TEXTE FOURNI>
+++
L'Europe nous apporte paix,
démocratie et prospérité. Des valeurs qui nous semblent naturelles mais qui ne
vont pas de soi, analyse Tahar Ben Jelloun.
À ceux qui ne cessent de se plaindre et
tentent de défaire ce que des générations ont construit, je dis : c'est une
chance de vivre en Europe, c'est une belle aventure que d'être européen. Nous
vivons dans la paix et, pour un grand nombre, dans la prospérité. Nous vivons
dans des États de droit, ce que beaucoup de peuples nous envient. L'individu
est reconnu en tant qu'entité unique et singulière. La démocratie est un
système qui garantit les libertés de chacun. C'est même le trait commun à
l'ensemble européen. Le délit d'opinion n'existe pas. La liberté d'expression
est sacrée. La liberté de conscience, aussi. L'égalité est en cours. La parité
homme-femme, aussi.
+++
OBJECTIF VISÉ> Reproduisez à l'identique le passage du texte sur l'Europe qui va de « À ceux qui ne » jusqu'à « homme-femme, aussi. ».

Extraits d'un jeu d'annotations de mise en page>
+++
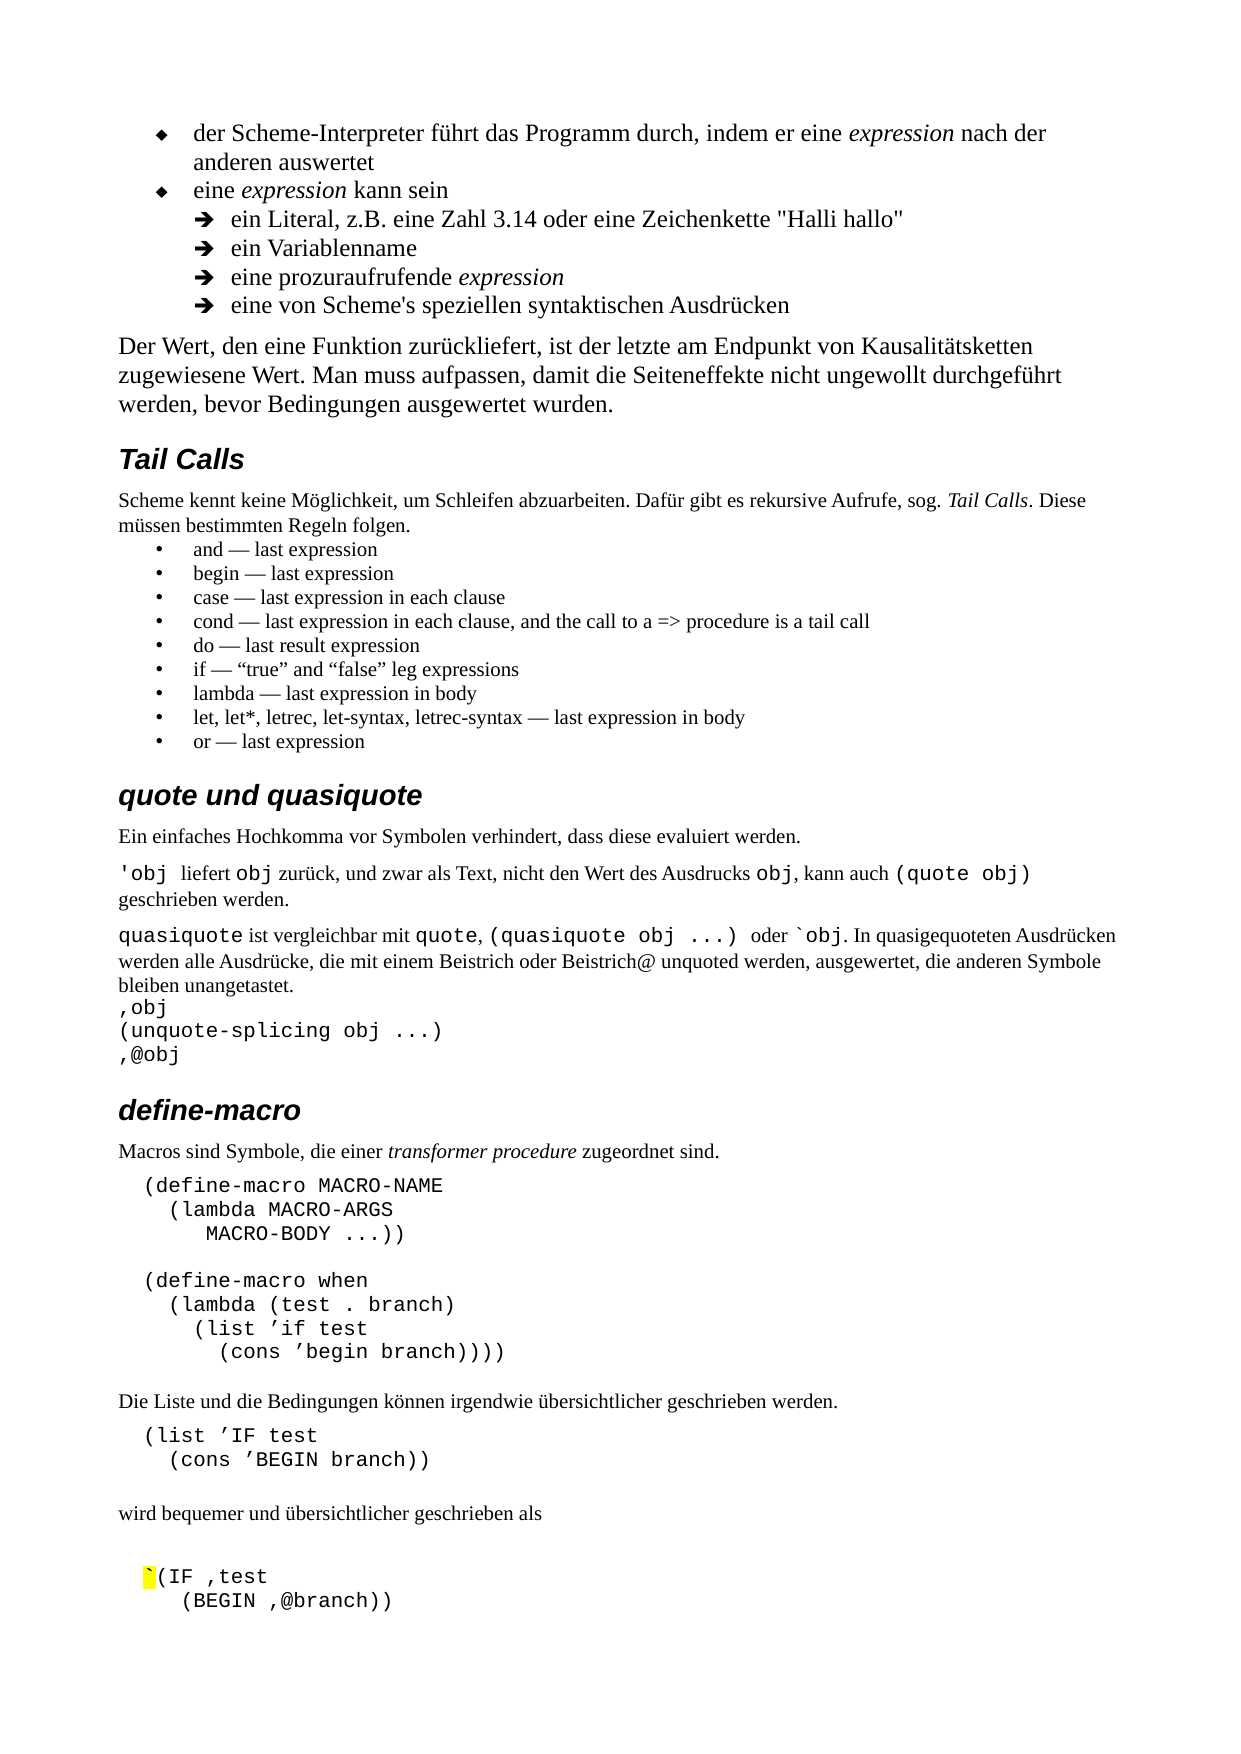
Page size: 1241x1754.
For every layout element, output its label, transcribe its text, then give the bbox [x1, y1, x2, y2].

list eine prozuraufrufende expression [193, 262, 1122, 291]
list do — last result expression [156, 633, 1122, 657]
text ,@obj [118, 1044, 1122, 1068]
subtitle Tail Calls [118, 442, 1122, 476]
subtitle quote und quasiquote [118, 778, 1122, 812]
text (lambda MACRO-ARGS [118, 1199, 1122, 1223]
text quasiquote ist vergleichbar mit quote, (quasiquote obj ...) oder `obj. In quasigequoteten Ausdrücken werden alle Ausdrücke, die mit einem Beistrich oder Beistrich@ unquoted werden, ausgewertet, die anderen Symbole bleiben unangetastet. [118, 923, 1122, 997]
text (define-macro when [118, 1270, 1122, 1294]
text ,obj [118, 997, 1122, 1021]
subtitle define-macro [118, 1093, 1122, 1126]
list eine von Scheme's speziellen syntaktischen Ausdrücken [193, 291, 1122, 319]
text (unquote-splicing obj ...) [118, 1021, 1122, 1044]
text wird bequemer und übersichtlicher geschrieben als [118, 1501, 1122, 1525]
list cond — last expression in each clause, and the call to a => procedure is a tail call [156, 609, 1122, 633]
text (define-macro MACRO-NAME [118, 1175, 1122, 1199]
list der Scheme-Interpreter führt das Programm durch, indem er eine expression nach der anderen auswertet [156, 118, 1122, 176]
list ein Literal, z.B. eine Zahl 3.14 oder eine Zeichenkette "Halli hallo" [193, 204, 1122, 233]
text (cons ’BEGIN branch)) [118, 1449, 1122, 1472]
list lambda — last expression in body [156, 681, 1122, 705]
list let, let*, letrec, let-syntax, letrec-syntax — last expression in body [156, 705, 1122, 729]
text (BEGIN ,@branch)) [118, 1589, 1122, 1613]
list begin — last expression [156, 561, 1122, 585]
text Die Liste und die Bedingungen können irgendwie übersichtlicher geschrieben werden. [118, 1389, 1122, 1413]
text `(IF ,test [118, 1566, 1122, 1589]
list and — last expression [156, 537, 1122, 561]
list eine expression kann sein [156, 176, 1122, 204]
text MACRO-BODY ...)) [118, 1223, 1122, 1246]
text Der Wert, den eine Funktion zurückliefert, ist der letzte am Endpunkt von Kausalitätsketten zugewiesene Wert. Man muss aufpassen, damit die Seiteneffekte nicht ungewollt durchgeführt werden, bevor Bedingungen ausgewertet wurden. [118, 331, 1122, 417]
text Ein einfaches Hochkomma vor Symbolen verhindert, dass diese evaluiert werden. [118, 824, 1122, 848]
text (lambda (test . branch) [118, 1294, 1122, 1318]
text Scheme kennt keine Möglichkeit, um Schleifen abzuarbeiten. Dafür gibt es rekursive Aufrufe, sog. Tail Calls. Diese müssen bestimmten Regeln folgen. [118, 488, 1122, 537]
text (list ’if test [118, 1318, 1122, 1341]
text Macros sind Symbole, die einer transformer procedure zugeordnet sind. [118, 1139, 1122, 1163]
list ein Variablenname [193, 233, 1122, 262]
text 'obj liefert obj zurück, und zwar als Text, nicht den Wert des Ausdrucks obj, kann auch (quote obj) geschrieben werden. [118, 861, 1122, 911]
text (cons ’begin branch)))) [118, 1341, 1122, 1365]
list if — “true” and “false” leg expressions [156, 657, 1122, 681]
list case — last expression in each clause [156, 585, 1122, 609]
text (list ’IF test [118, 1425, 1122, 1449]
list or — last expression [156, 729, 1122, 753]
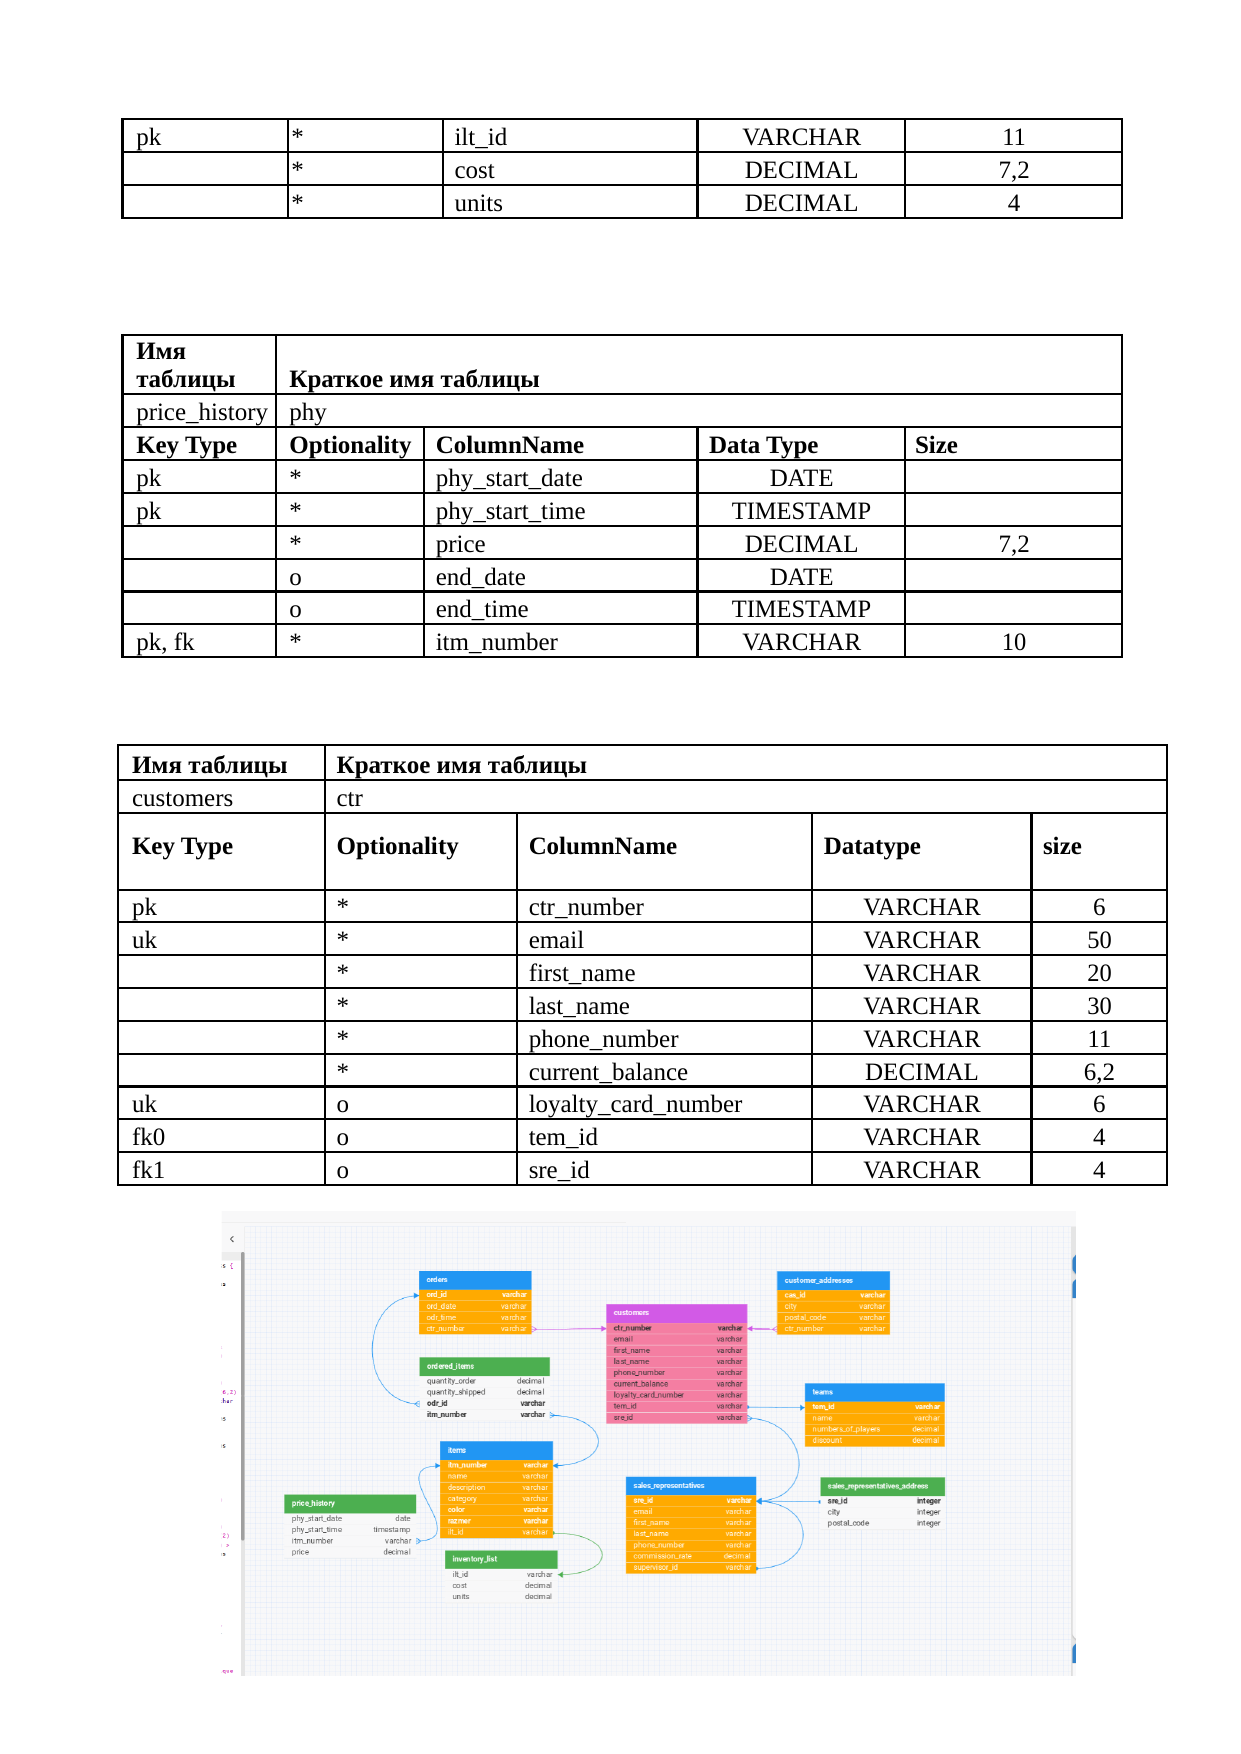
+++
RÉSULTAT ATTENDU>
À ceux qui ne cessent de se plaindre et
tentent de défaire ce que des générations ont construit, je dis : c'est une
chance de vivre en Europe, c'est une belle aventure que d'être européen. Nous
vivons dans la paix et, pour un grand nombre, dans la prospérité. Nous vivons
dans des États de droit, ce que beaucoup de peuples nous envient. L'individu
est reconnu en tant qu'entité unique et singulière. La démocratie est un
système qui garantit les libertés de chacun. C'est même le trait commun à
l'ensemble européen. Le délit d'opinion n'existe pas. La liberté d'expression
est sacrée. La liberté de conscience, aussi. L'égalité est en cours. La parité
homme-femme, aussi.